Task description
Without including any pictures, retype exactly the lines from the top of the records through the line containing "right elbow: (646, 600)", that final line included.

(Images with pose keypoints)
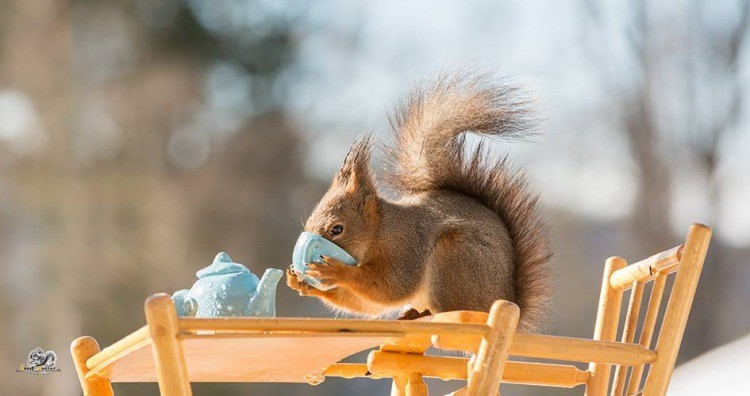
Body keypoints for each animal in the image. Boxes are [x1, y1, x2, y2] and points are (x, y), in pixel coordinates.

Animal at [286, 72, 552, 332]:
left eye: (337, 229)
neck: (380, 230)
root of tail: (509, 303)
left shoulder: (406, 247)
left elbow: (390, 288)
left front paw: (335, 271)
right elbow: (365, 304)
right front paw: (300, 281)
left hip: (454, 257)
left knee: (450, 309)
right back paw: (411, 314)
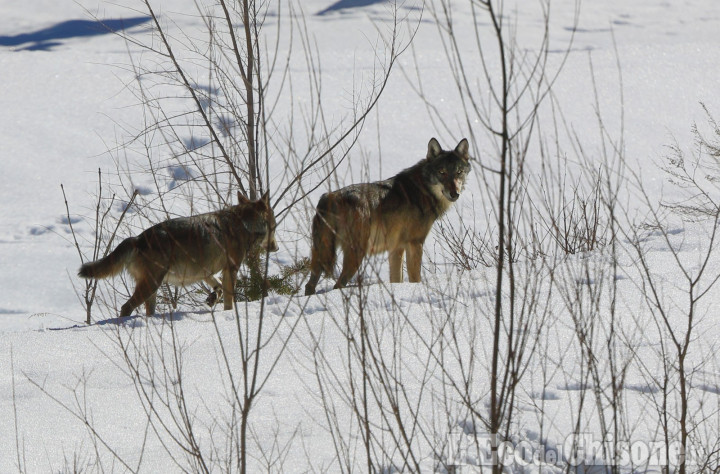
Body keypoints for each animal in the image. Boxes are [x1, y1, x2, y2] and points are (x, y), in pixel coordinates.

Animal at [78, 191, 278, 316]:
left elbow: (219, 288)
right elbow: (229, 301)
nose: (276, 248)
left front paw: (212, 298)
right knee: (126, 307)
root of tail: (137, 238)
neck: (244, 223)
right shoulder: (230, 269)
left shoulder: (206, 272)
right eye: (275, 227)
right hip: (152, 285)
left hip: (152, 290)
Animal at [304, 136, 472, 296]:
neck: (422, 190)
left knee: (309, 285)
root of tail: (329, 197)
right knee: (337, 285)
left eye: (459, 172)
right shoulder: (415, 244)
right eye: (442, 172)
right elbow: (415, 278)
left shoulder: (396, 248)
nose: (454, 194)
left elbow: (396, 279)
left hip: (322, 256)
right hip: (356, 255)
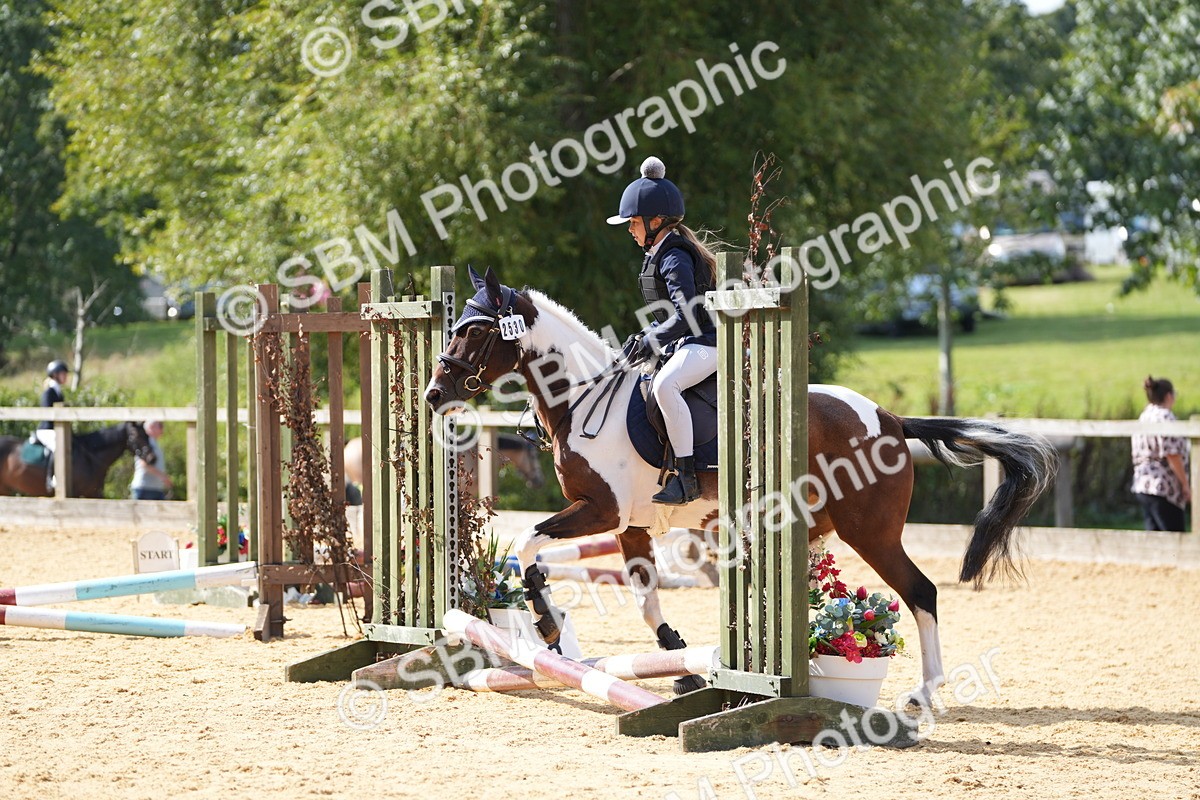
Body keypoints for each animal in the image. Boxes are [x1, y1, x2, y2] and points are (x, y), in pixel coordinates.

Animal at [0, 422, 156, 498]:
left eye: (147, 434)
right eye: (134, 434)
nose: (152, 458)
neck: (90, 458)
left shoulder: (94, 493)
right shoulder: (75, 493)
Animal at [424, 267, 1056, 704]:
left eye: (475, 333)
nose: (433, 395)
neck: (583, 397)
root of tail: (889, 418)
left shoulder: (600, 511)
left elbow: (529, 546)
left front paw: (549, 626)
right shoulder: (631, 526)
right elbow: (646, 600)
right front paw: (678, 660)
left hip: (869, 531)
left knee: (921, 592)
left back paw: (925, 693)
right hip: (815, 526)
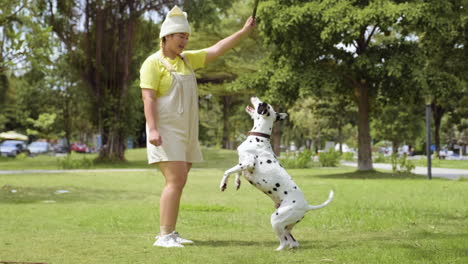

Response for this exercise
Body keypoints for each animal in the image. Boxes are [x1, y1, x2, y2] and points are (x, y), in pixel coordinates.

Animal at [286, 72, 552, 332]:
left eye: (337, 229)
neck: (380, 230)
root of tail: (509, 303)
left shoulder: (406, 247)
left elbow: (390, 288)
left front paw: (335, 271)
right elbow: (365, 304)
right front paw: (300, 281)
left hip: (454, 257)
left knee: (450, 309)
right back paw: (411, 314)
Body keypoints for each animal in the image. Boxes are [x1, y1, x2, y2] and points are (x, y), in pixel coordinates.

Animal at [78, 191, 278, 316]:
left elbow: (219, 288)
right elbow: (229, 301)
nose: (276, 248)
left front paw: (212, 298)
right knee: (126, 307)
root of tail: (137, 238)
neck: (244, 223)
right shoulder: (230, 269)
left shoulder: (206, 272)
right eye: (275, 227)
right hip: (152, 285)
left hip: (152, 290)
Animal at [304, 136, 472, 296]:
neck: (422, 190)
left knee: (309, 285)
root of tail: (329, 197)
right knee: (337, 285)
left eye: (459, 172)
right shoulder: (415, 244)
right eye: (442, 172)
right elbow: (415, 278)
left shoulder: (396, 248)
nose: (454, 194)
left elbow: (396, 279)
left hip: (322, 256)
right hip: (356, 255)
Body keypoints for each animal in the image. Boxes are [x1, y1, x2, y2] and points are (x, y), in pixel coordinates.

Animal at [0, 422, 156, 498]:
left eye: (147, 434)
right eye: (134, 434)
nose: (152, 458)
neck: (90, 458)
left shoulder: (94, 493)
right shoulder: (75, 493)
Animal at [424, 267, 1056, 704]:
left eye: (475, 333)
nose: (433, 395)
neck: (583, 397)
root of tail: (889, 418)
left shoulder: (600, 511)
left elbow: (529, 546)
left front paw: (549, 626)
right shoulder: (631, 526)
right elbow: (646, 600)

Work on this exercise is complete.